[Opening AVAILABLE DATA section]

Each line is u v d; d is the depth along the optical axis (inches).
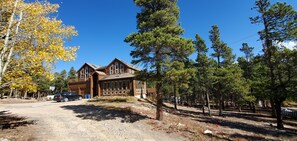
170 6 698.2
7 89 436.8
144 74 671.8
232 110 1777.8
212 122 847.1
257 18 917.2
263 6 910.4
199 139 452.1
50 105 1064.2
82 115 711.1
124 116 694.5
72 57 426.6
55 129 496.7
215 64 1253.1
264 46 912.9
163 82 641.6
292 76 798.5
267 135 631.2
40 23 413.4
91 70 1831.9
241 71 1346.0
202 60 1123.9
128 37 644.7
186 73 576.4
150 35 595.8
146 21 690.2
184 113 1125.1
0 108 920.9
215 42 1295.5
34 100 1498.5
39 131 467.5
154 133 489.7
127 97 1336.1
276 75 876.0
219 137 492.1
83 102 1216.8
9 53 372.2
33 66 386.3
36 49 406.6
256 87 917.8
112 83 1617.9
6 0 387.9
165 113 927.0
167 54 667.4
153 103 1359.5
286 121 1117.1
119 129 522.0
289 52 789.2
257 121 1047.0
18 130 458.9
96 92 1721.2
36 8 414.9
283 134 667.4
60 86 2790.4
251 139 523.2
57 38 437.1
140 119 647.8
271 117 1266.0
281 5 840.3
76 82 1844.2
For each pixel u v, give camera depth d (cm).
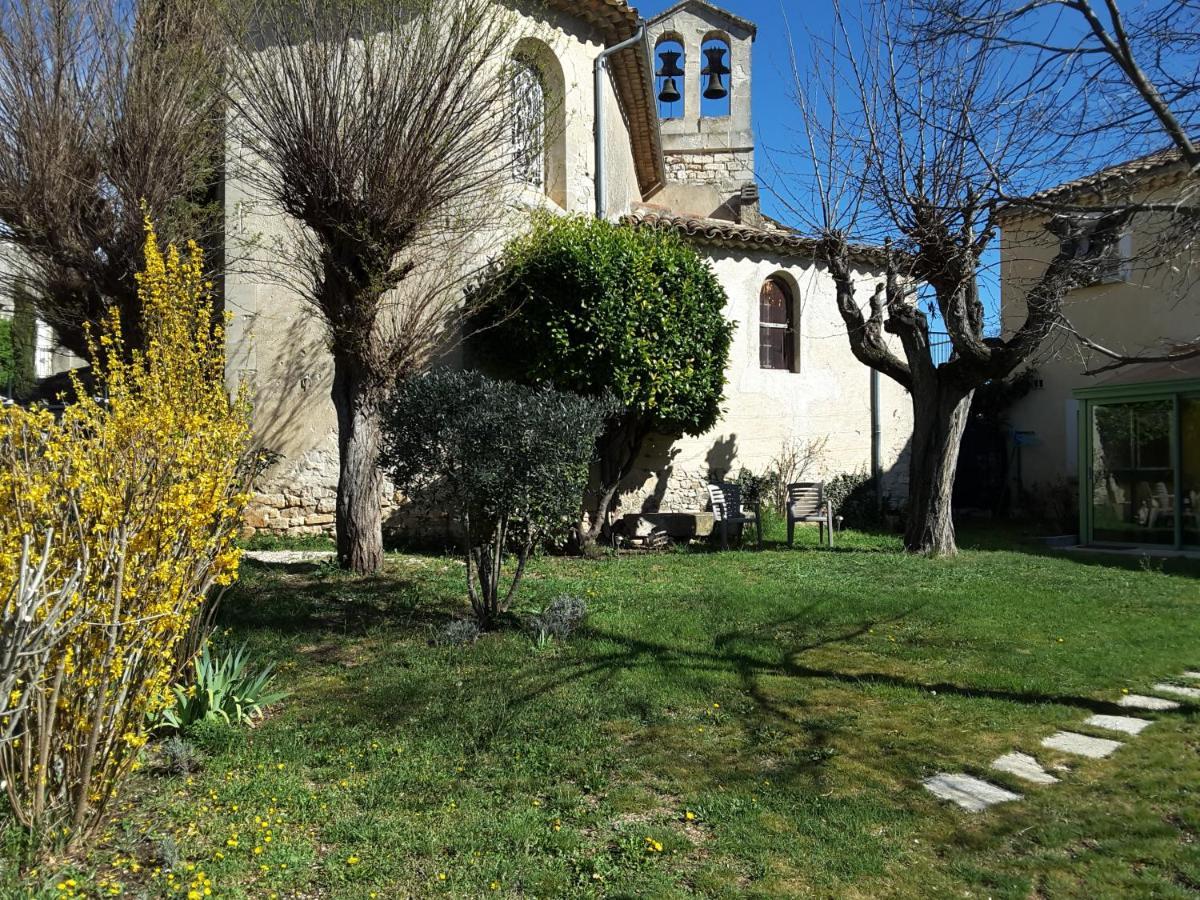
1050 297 689
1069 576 978
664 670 582
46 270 909
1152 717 514
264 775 414
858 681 574
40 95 815
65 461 344
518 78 967
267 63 774
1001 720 504
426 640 652
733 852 354
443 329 1040
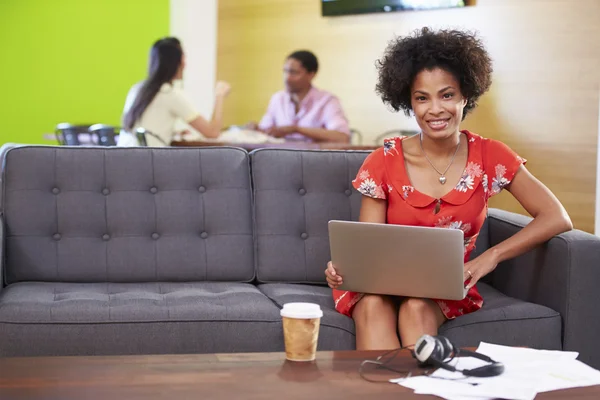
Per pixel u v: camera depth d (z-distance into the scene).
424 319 2.23
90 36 7.91
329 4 7.11
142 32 7.88
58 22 7.92
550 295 2.47
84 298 2.43
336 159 2.92
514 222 2.73
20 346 2.26
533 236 2.42
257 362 1.75
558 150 6.00
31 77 7.98
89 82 7.96
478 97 2.45
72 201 2.79
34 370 1.67
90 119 7.99
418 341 1.73
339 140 6.14
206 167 2.87
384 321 2.26
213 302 2.42
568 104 5.95
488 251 2.39
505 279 2.75
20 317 2.26
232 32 7.59
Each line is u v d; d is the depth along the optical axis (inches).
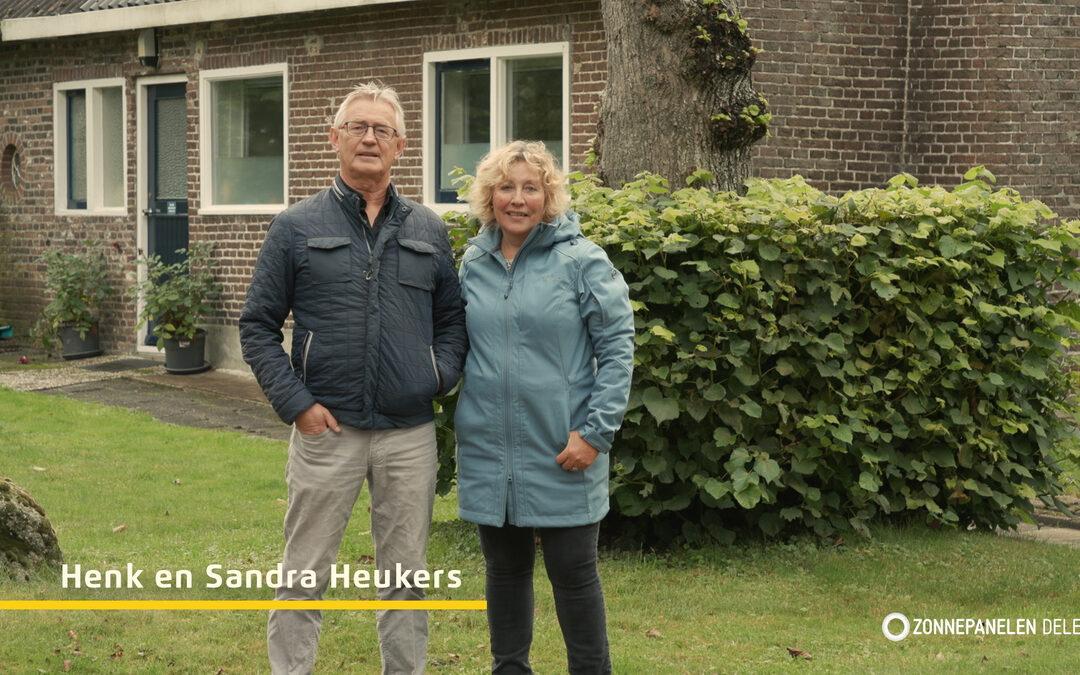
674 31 277.4
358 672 184.1
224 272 538.6
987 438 266.5
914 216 256.7
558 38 438.6
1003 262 260.2
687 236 243.3
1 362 565.6
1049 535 295.4
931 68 428.8
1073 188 430.6
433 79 476.7
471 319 168.4
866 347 257.3
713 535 255.3
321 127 507.5
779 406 248.1
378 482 167.8
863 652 195.6
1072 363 289.7
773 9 412.5
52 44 600.4
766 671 185.6
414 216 169.2
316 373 163.0
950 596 227.0
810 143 419.2
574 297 164.4
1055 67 426.6
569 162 437.7
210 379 512.7
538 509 162.9
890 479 266.8
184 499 307.4
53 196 607.8
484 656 191.0
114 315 584.7
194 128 547.8
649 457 247.3
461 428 167.8
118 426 406.0
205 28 542.0
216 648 189.9
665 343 243.8
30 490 311.9
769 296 245.6
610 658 186.9
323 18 504.1
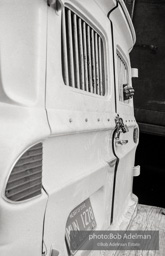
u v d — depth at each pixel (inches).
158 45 144.7
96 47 68.4
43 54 43.2
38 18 42.8
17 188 37.3
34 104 41.0
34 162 39.8
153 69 146.6
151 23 144.5
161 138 141.3
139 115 146.3
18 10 42.6
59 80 47.2
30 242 39.5
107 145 70.8
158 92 146.2
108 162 69.0
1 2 42.5
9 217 36.2
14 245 37.3
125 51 97.6
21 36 42.1
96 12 66.1
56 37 46.8
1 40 41.4
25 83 41.3
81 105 54.7
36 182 40.3
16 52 41.6
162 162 142.8
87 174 56.5
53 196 43.8
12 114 39.1
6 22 42.2
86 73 62.1
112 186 76.0
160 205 144.4
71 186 49.5
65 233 53.5
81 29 59.9
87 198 64.1
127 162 93.1
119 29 86.0
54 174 45.8
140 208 115.0
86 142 57.9
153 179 145.1
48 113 43.1
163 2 141.2
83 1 58.5
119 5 76.0
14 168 36.7
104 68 73.0
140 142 144.1
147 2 142.8
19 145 37.2
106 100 70.6
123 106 88.6
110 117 70.4
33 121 39.7
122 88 95.1
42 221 41.7
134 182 147.4
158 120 143.5
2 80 40.3
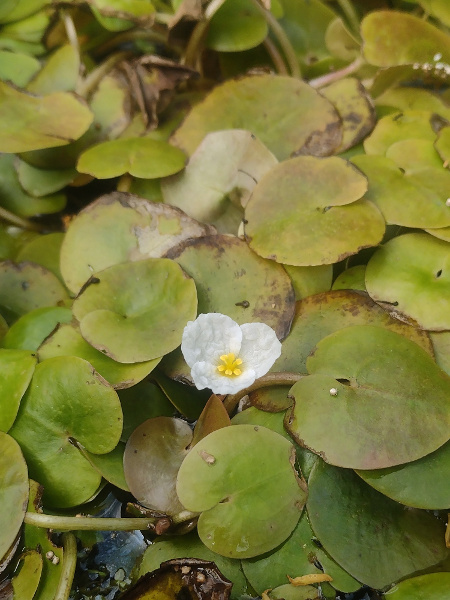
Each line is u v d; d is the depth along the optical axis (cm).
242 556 29
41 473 31
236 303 33
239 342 31
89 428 31
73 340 32
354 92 37
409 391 31
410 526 30
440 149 35
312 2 40
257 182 35
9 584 29
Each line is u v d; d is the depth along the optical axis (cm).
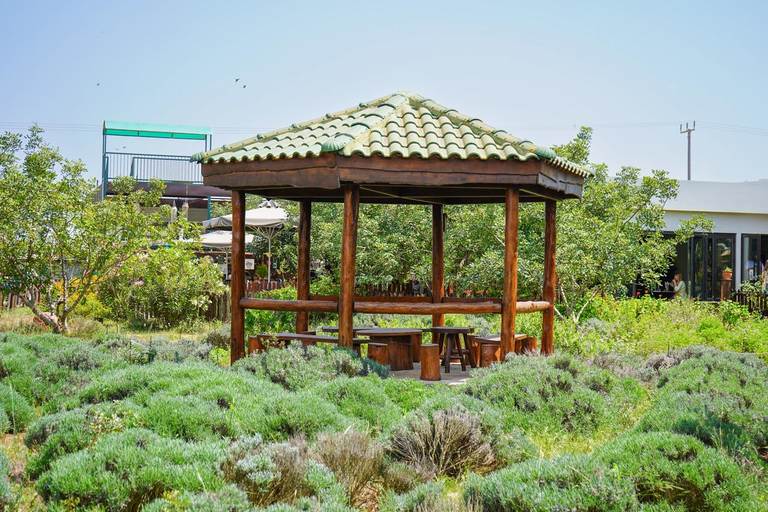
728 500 432
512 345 886
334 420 571
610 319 1467
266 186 887
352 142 827
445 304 884
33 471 503
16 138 1606
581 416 657
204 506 378
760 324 1473
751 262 2428
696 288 2369
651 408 699
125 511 420
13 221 1403
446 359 988
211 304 1847
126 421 532
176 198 2989
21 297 1466
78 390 752
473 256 1728
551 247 1030
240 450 466
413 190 1097
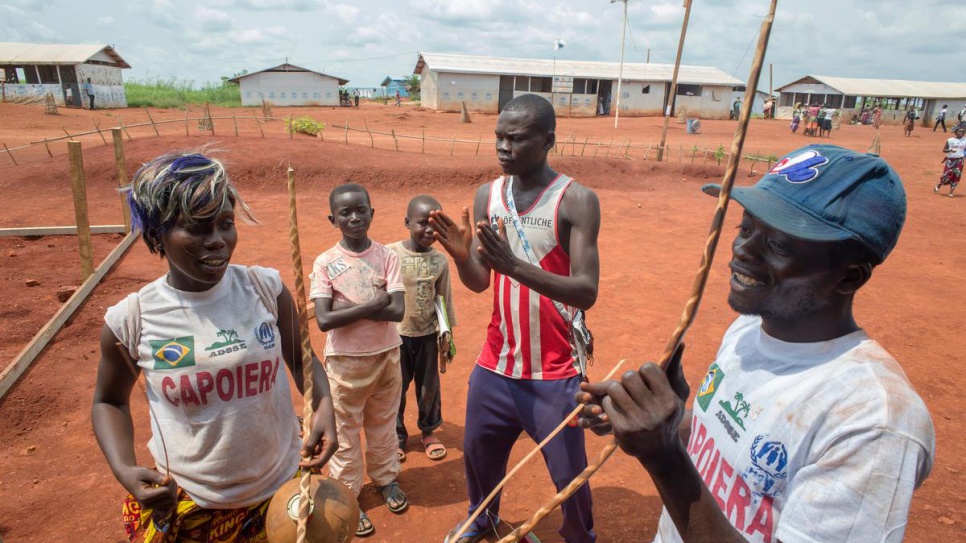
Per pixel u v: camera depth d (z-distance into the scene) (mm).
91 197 13742
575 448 2988
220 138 17547
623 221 13336
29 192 14055
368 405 3873
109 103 42031
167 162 1982
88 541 3635
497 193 3090
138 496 2027
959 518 3887
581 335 2920
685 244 11391
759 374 1537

[Closing AVAILABLE DATA section]

Read the entries and pick out all lines that include the word "distance".

OUTPUT:
Per pixel u v: camera depth d (z-distance into the scene).
Per pixel u v: camera depth d (z-distance into the scene) (mm).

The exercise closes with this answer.